Copy out each line in the rows below that contains the word "restored". Match capital and small letters exactly.

___ INFORMATION PROVIDED ___

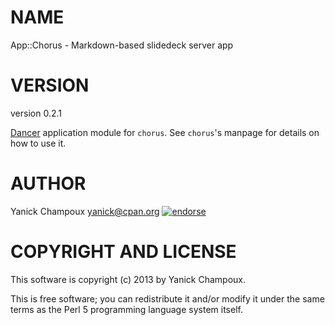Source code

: # NAME

App::Chorus - Markdown-based slidedeck server app

# VERSION

version 0.2.1

[Dancer](http://search.cpan.org/perldoc?Dancer) application module for `chorus`. See `chorus`'s manpage for
details on how to use it.

# AUTHOR

Yanick Champoux <yanick@cpan.org> [![endorse](http://api.coderwall.com/yanick/endorsecount.png)](http://coderwall.com/yanick)

# COPYRIGHT AND LICENSE

This software is copyright (c) 2013 by Yanick Champoux.

This is free software; you can redistribute it and/or modify it under
the same terms as the Perl 5 programming language system itself.
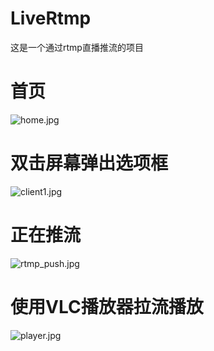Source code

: # LiveRtmp
这是一个通过rtmp直播推流的项目

# 首页
![home.jpg](https://p1-juejin.byteimg.com/tos-cn-i-k3u1fbpfcp/be61c4664da349c9aed84521a7538a09~tplv-k3u1fbpfcp-watermark.image?)

# 双击屏幕弹出选项框
![client1.jpg](https://p6-juejin.byteimg.com/tos-cn-i-k3u1fbpfcp/557b1af26e2f4792b00876b95cd874ab~tplv-k3u1fbpfcp-watermark.image?)

# 正在推流
![rtmp_push.jpg](https://p9-juejin.byteimg.com/tos-cn-i-k3u1fbpfcp/25f4da0390fa45589032d3cbb9c04ea1~tplv-k3u1fbpfcp-watermark.image?)

# 使用VLC播放器拉流播放
![player.jpg](https://p9-juejin.byteimg.com/tos-cn-i-k3u1fbpfcp/b24de46bc44b4a0c82f72c10e82b3f31~tplv-k3u1fbpfcp-watermark.image?)
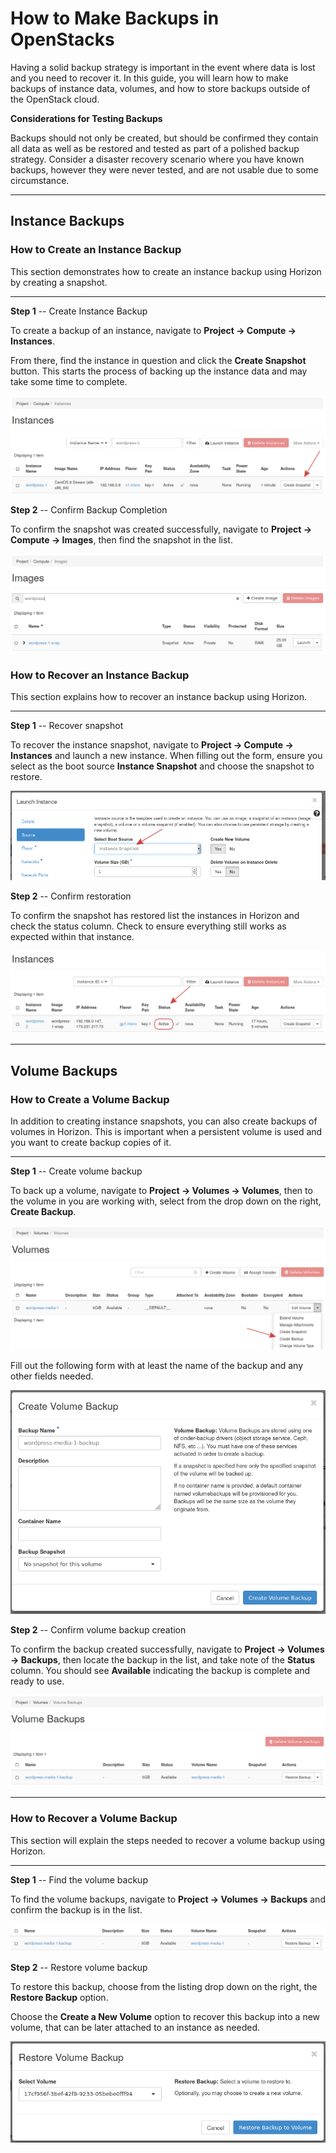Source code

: How to Make Backups in OpenStacks
================================

Having a solid backup strategy is important in the event where data is
lost and you need to recover it. In this guide, you will learn how to
make backups of instance data, volumes, and how to store backups outside
of the OpenStack cloud.


**Considerations for Testing Backups**

Backups should not only be created, but should be confirmed they contain
all data as well as be restored and tested as part of a polished backup
strategy. Consider a disaster recovery scenario where you have known
backups, however they were never tested, and are not usable due to some
circumstance.

------------------------------------------------------------------------

Instance Backups
----------------

### How to Create an Instance Backup

This section demonstrates how to create an instance backup using Horizon
by creating a snapshot.

------------------------------------------------------------------------

**Step 1** \-- Create Instance Backup

To create a backup of an instance, navigate to **Project -\> Compute -\>
Instances**.

From there, find the instance in question and click the **Create
Snapshot** button. This starts the process of backing up the instance
data and may take some time to complete.

![image](images/um_create_instance_snapshot.png)


**Step 2** \-- Confirm Backup Completion

To confirm the snapshot was created successfully, navigate to **Project
-\> Compute -\> Images**, then find the snapshot in the list.

![image](images/um_list_snapshot.png)


### How to Recover an Instance Backup

This section explains how to recover an instance backup using Horizon.

------------------------------------------------------------------------

**Step 1** \-- Recover snapshot

To recover the instance snapshot, navigate to **Project -\> Compute -\>
Instances** and launch a new instance. When filling out the form, ensure
you select as the boot source **Instance Snapshot** and choose the
snapshot to restore.

![image](images/um_launch_instance_from_snapshot.png)


**Step 2** \-- Confirm restoration

To confirm the snapshot has restored list the instances in Horizon and
check the status column. Check to ensure everything still works as
expected within that instance.

![image](images/um_successful_instance_restore.png)

------------------------------------------------------------------------


Volume Backups
--------------

### How to Create a Volume Backup

In addition to creating instance snapshots, you can also create backups
of volumes in Horizon. This is important when a persistent volume is
used and you want to create backup copies of it.

------------------------------------------------------------------------

**Step 1** \-- Create volume backup

To back up a volume, navigate to **Project -\> Volumes -\> Volumes**,
then to the volume in you are working with, select from the drop down on
the right, **Create Backup**.

![image](images/um_create_volume_backup.png)


Fill out the following form with at least the name of the backup and any
other fields needed.

![image](images/um_create_volume_backup_form.png)


**Step 2** \-- Confirm volume backup creation

To confirm the backup created successfully, navigate to **Project -\>
Volumes -\> Backups**, then locate the backup in the list, and take note
of the **Status** column. You should see **Available** indicating the
backup is complete and ready to use.

![image](images/um_volume_backup_list.png)

------------------------------------------------------------------------


### How to Recover a Volume Backup

This section will explain the steps needed to recover a volume backup
using Horizon.

------------------------------------------------------------------------

**Step 1** \-- Find the volume backup

To find the volume backups, navigate to **Project -\> Volumes -\>
Backups** and confirm the backup is in the list.

![image](images/um_confirm_volume_backup_list.png)


**Step 2** \-- Restore volume backup

To restore this backup, choose from the listing drop down on the right,
the **Restore Backup** option.

Choose the **Create a New Volume** option to recover this backup into a
new volume, that can be later attached to an instance as needed.

![image](images/um_restore_volume_backup.png)
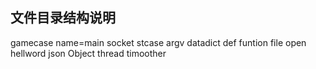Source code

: ## 文件目录结构说明

gamecase
name=main
socket
stcase
argv
datadict
def funtion
file open
hellword
json
Object
thread
timoother
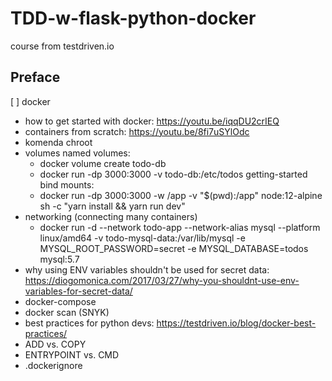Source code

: # TDD-w-flask-python-docker
course from testdriven.io


## Preface

[ ] docker
- how to get started with docker: https://youtu.be/iqqDU2crIEQ
- containers from scratch: https://youtu.be/8fi7uSYlOdc
- komenda chroot
- volumes
	named volumes:
	- docker volume create todo-db
	- docker run -dp 3000:3000 -v todo-db:/etc/todos getting-started
	bind mounts:
	- docker run -dp 3000:3000 -w /app -v "$(pwd):/app" node:12-alpine sh -c "yarn install && yarn run dev"
- networking (connecting many containers)
	- docker run -d --network todo-app --network-alias mysql --platform linux/amd64 -v todo-mysql-data:/var/lib/mysql -e MYSQL_ROOT_PASSWORD=secret -e MYSQL_DATABASE=todos mysql:5.7
- why using ENV variables shouldn't be used for secret data: https://diogomonica.com/2017/03/27/why-you-shouldnt-use-env-variables-for-secret-data/
- docker-compose
- docker scan (SNYK)
- best practices for python devs: https://testdriven.io/blog/docker-best-practices/
- ADD vs. COPY
- ENTRYPOINT vs. CMD
- .dockerignore
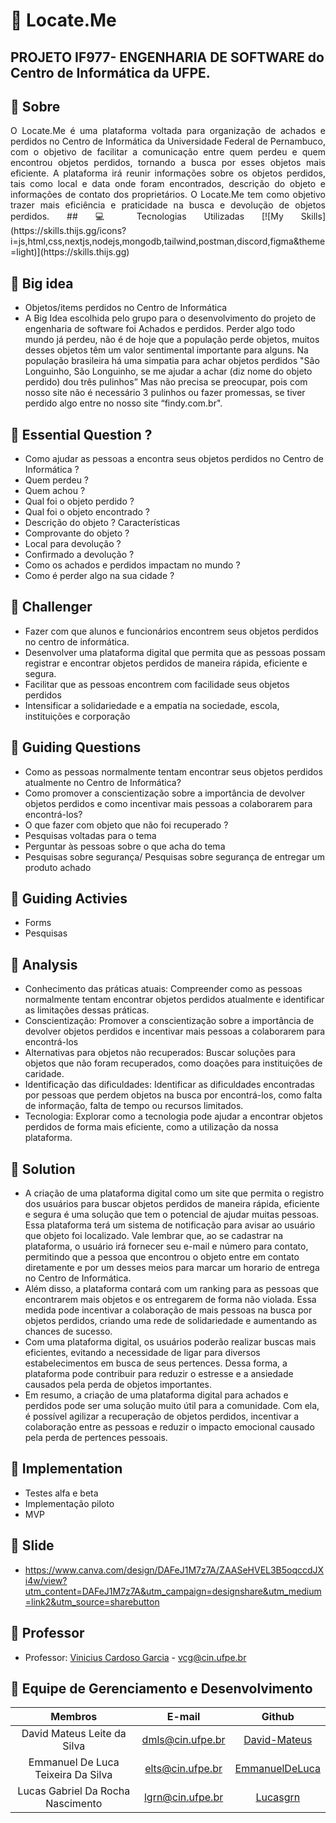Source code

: # 🔎 Locate.Me
## PROJETO IF977- ENGENHARIA DE SOFTWARE do Centro de Informática da UFPE.
## 📑 Sobre
<p align="justify"> O Locate.Me é uma plataforma voltada para organização de achados e perdidos no Centro de Informática da Universidade Federal de Pernambuco, com o objetivo de facilitar a comunicação entre quem perdeu e quem encontrou objetos perdidos, tornando a busca por esses objetos mais eficiente. A plataforma irá reunir informações sobre os objetos perdidos, tais como local e data onde foram encontrados, descrição do objeto e informações de contato dos proprietários. O Locate.Me tem como objetivo trazer mais eficiência e praticidade na busca e devolução de objetos perdidos.
## 💻 Tecnologias Utilizadas
[![My Skills](https://skills.thijs.gg/icons?i=js,html,css,nextjs,nodejs,mongodb,tailwind,postman,discord,figma&theme=light)](https://skills.thijs.gg)

## 📔 Big idea 
 - Objetos/items perdidos no Centro de Informática
 - A Big Idea escolhida pelo grupo para o desenvolvimento do projeto de engenharia de software foi Achados e perdidos. Perder algo todo mundo já perdeu, não é de hoje que a população perde objetos, muitos desses objetos têm um valor sentimental importante para alguns. Na população brasileira há uma simpatia para achar objetos perdidos "São Longuinho, São Longuinho, se me ajudar a achar (diz nome do objeto perdido) dou três pulinhos” Mas não precisa se preocupar, pois com nosso site não é necessário 3 pulinhos ou fazer  promessas, se tiver perdido algo entre no nosso site “findy.com.br".

## 📘 Essential Question ?
- Como ajudar as pessoas a encontra seus objetos perdidos no Centro de Informática ?
- Quem perdeu ?
- Quem achou ?
- Qual foi o objeto perdido ?
- Qual foi o objeto encontrado ?
- Descrição do objeto ? Características
- Comprovante do objeto ?
- Local para devolução ?
- Confirmado a devolução ?
- Como os achados e perdidos impactam no mundo ?
- Como é perder algo na sua cidade ?
## 📕 Challenger
- Fazer com que alunos e funcionários encontrem seus objetos perdidos no centro de informática.
- Desenvolver uma plataforma digital que permita que as pessoas possam registrar e encontrar objetos perdidos de maneira rápida, eficiente e segura.
- Facilitar que as pessoas encontrem com facilidade seus objetos perdidos
- Intensificar a solidariedade e a empatia na sociedade, escola, instituições e corporação
## 📙 Guiding Questions
- Como as pessoas normalmente tentam encontrar seus objetos perdidos atualmente no Centro de Informática?
- Como promover a conscientização sobre a importância de devolver objetos perdidos e como incentivar mais pessoas a colaborarem para encontrá-los?
- O que fazer com objeto que não foi recuperado ?
- Pesquisas voltadas para o tema
- Perguntar às pessoas sobre o que acha do tema
- Pesquisas sobre segurança/ Pesquisas sobre segurança de entregar um produto achado

## 📗 Guiding Activies
- Forms
- Pesquisas

## 📓 Analysis
- Conhecimento das práticas atuais: Compreender como as pessoas normalmente tentam encontrar objetos perdidos atualmente e identificar as limitações dessas práticas.
- Conscientização: Promover a conscientização sobre a importância de devolver objetos perdidos e incentivar mais pessoas a colaborarem para encontrá-los
- Alternativas para objetos não recuperados: Buscar soluções para objetos que não foram recuperados, como doações para instituições de caridade.
- Identificação das dificuldades: Identificar as dificuldades encontradas por pessoas que perdem objetos na busca por encontrá-los, como falta de informação, falta de tempo ou recursos limitados.
- Tecnologia: Explorar como a tecnologia pode ajudar a encontrar objetos perdidos de forma mais eficiente, como a utilização da nossa plataforma.

## 📒 Solution
- A criação de uma plataforma digital como um site que permita o registro dos usuários para buscar objetos perdidos de maneira rápida, eficiente e segura é uma solução que tem o potencial de ajudar muitas pessoas. Essa plataforma terá um sistema de notificação para avisar ao usuário que objeto foi localizado. Vale lembrar que, ao se cadastrar na plataforma, o usuário irá fornecer seu e-mail e número para contato, permitindo que a pessoa que encontrou o objeto entre em contato diretamente e por um desses meios para marcar um horario de entrega no Centro de Informática.
- Além disso, a plataforma contará com um ranking para as pessoas que encontrarem mais objetos e os entregarem de forma não violada. Essa medida pode incentivar a colaboração de mais pessoas na busca por objetos perdidos, criando uma rede de solidariedade e aumentando as chances de sucesso.
- Com uma plataforma digital, os usuários poderão realizar buscas mais eficientes, evitando a necessidade de ligar para diversos estabelecimentos em busca de seus pertences. Dessa forma, a plataforma pode contribuir para reduzir o estresse e a ansiedade causados pela perda de objetos importantes.
- Em resumo, a criação de uma plataforma digital para achados e perdidos pode ser uma solução muito útil para a comunidade. Com ela, é possível agilizar a recuperação de objetos perdidos, incentivar a colaboração entre as pessoas e reduzir o impacto emocional causado pela perda de pertences pessoais.

## 📌 Implementation
- Testes alfa e beta
- Implementação piloto
- MVP

## 🔗 Slide
- https://www.canva.com/design/DAFeJ1M7z7A/ZAASeHVEL3B5oqccdJXi4w/view?utm_content=DAFeJ1M7z7A&utm_campaign=designshare&utm_medium=link2&utm_source=sharebutton
## 👤 Professor
- Professor: [Vinicius Cardoso Garcia](https://viniciusgarcia.me/) - vcg@cin.ufpe.br
## 👥 Equipe de Gerenciamento e Desenvolvimento
| Membros | E-mail | Github |
| :-----: | :----: | :----: |
| David Mateus Leite da Silva | dmls@cin.ufpe.br | [David-Mateus](https://github.com/David-Mateus) |
| Emmanuel De Luca Teixeira Da Silva | elts@cin.ufpe.br | [EmmanuelDeLuca](https://github.com/EmmanuelDeLuca) |
| Lucas Gabriel Da Rocha Nascimento | lgrn@cin.ufpe.br | [Lucasgrn](https://github.com/Lucasgrn) |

___

EXERCISE SOLUTION —
all data as well as be restored and tested as part of a polished backup
To confirm the snapshot has restored list the instances in Horizon and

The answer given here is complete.